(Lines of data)
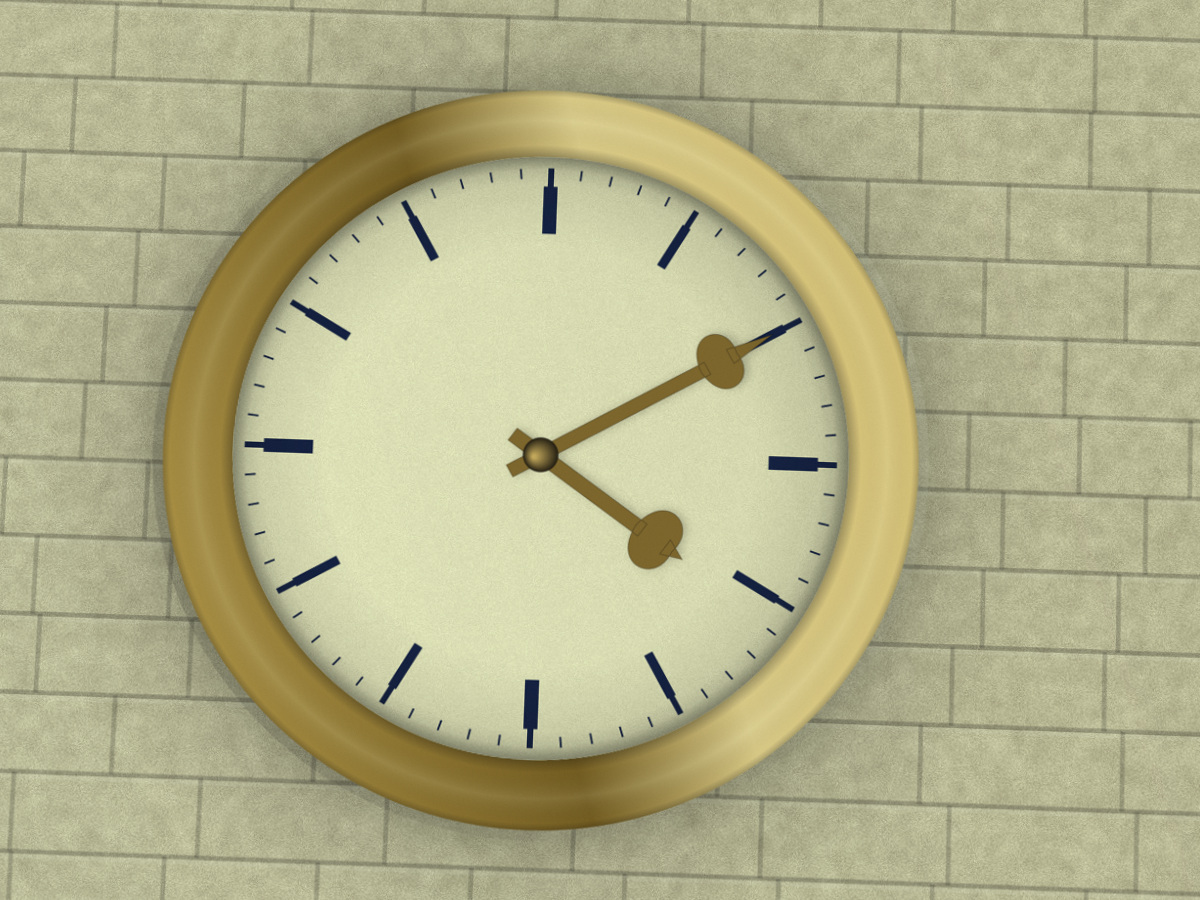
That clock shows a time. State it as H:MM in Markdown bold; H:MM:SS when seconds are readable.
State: **4:10**
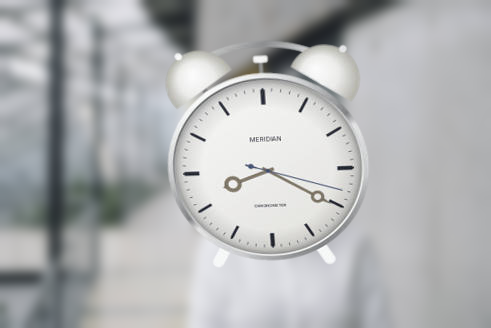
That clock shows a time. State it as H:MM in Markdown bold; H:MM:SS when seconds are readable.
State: **8:20:18**
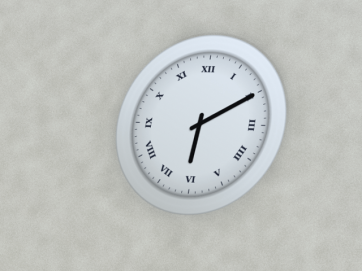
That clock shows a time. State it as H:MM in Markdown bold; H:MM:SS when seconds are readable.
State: **6:10**
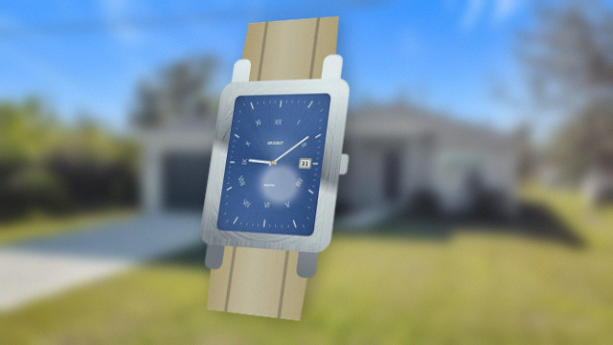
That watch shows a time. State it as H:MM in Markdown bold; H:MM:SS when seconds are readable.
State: **9:09**
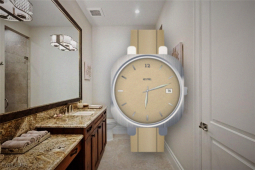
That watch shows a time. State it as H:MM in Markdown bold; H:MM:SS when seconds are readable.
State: **6:12**
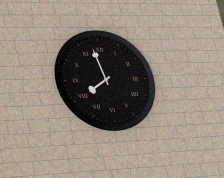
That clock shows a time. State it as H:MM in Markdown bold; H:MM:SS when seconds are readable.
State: **7:58**
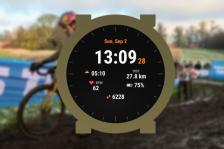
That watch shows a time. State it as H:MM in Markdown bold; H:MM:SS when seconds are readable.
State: **13:09:28**
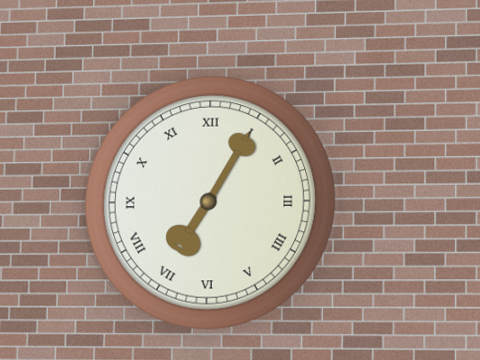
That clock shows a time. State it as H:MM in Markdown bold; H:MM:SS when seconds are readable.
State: **7:05**
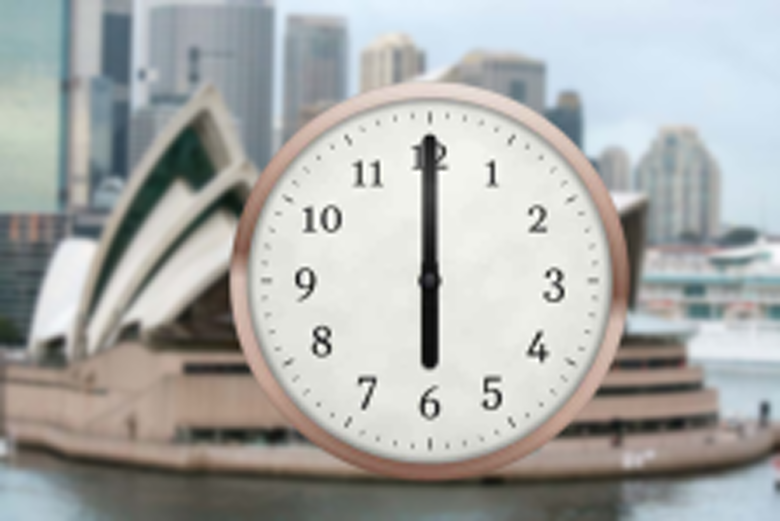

Your instructions:
Rewrite every line of the records above as a Markdown table with the columns "Row" and "Line," numbering each row and skipping blank lines. Leave the pictures out of your answer.

Full solution:
| Row | Line |
|---|---|
| 1 | That clock shows a time. State it as H:MM in Markdown bold; H:MM:SS when seconds are readable. |
| 2 | State: **4:10** |
| 3 | That clock shows a time. State it as H:MM in Markdown bold; H:MM:SS when seconds are readable. |
| 4 | State: **8:20:18** |
| 5 | That clock shows a time. State it as H:MM in Markdown bold; H:MM:SS when seconds are readable. |
| 6 | State: **6:10** |
| 7 | That watch shows a time. State it as H:MM in Markdown bold; H:MM:SS when seconds are readable. |
| 8 | State: **9:09** |
| 9 | That watch shows a time. State it as H:MM in Markdown bold; H:MM:SS when seconds are readable. |
| 10 | State: **6:12** |
| 11 | That clock shows a time. State it as H:MM in Markdown bold; H:MM:SS when seconds are readable. |
| 12 | State: **7:58** |
| 13 | That watch shows a time. State it as H:MM in Markdown bold; H:MM:SS when seconds are readable. |
| 14 | State: **13:09:28** |
| 15 | That clock shows a time. State it as H:MM in Markdown bold; H:MM:SS when seconds are readable. |
| 16 | State: **7:05** |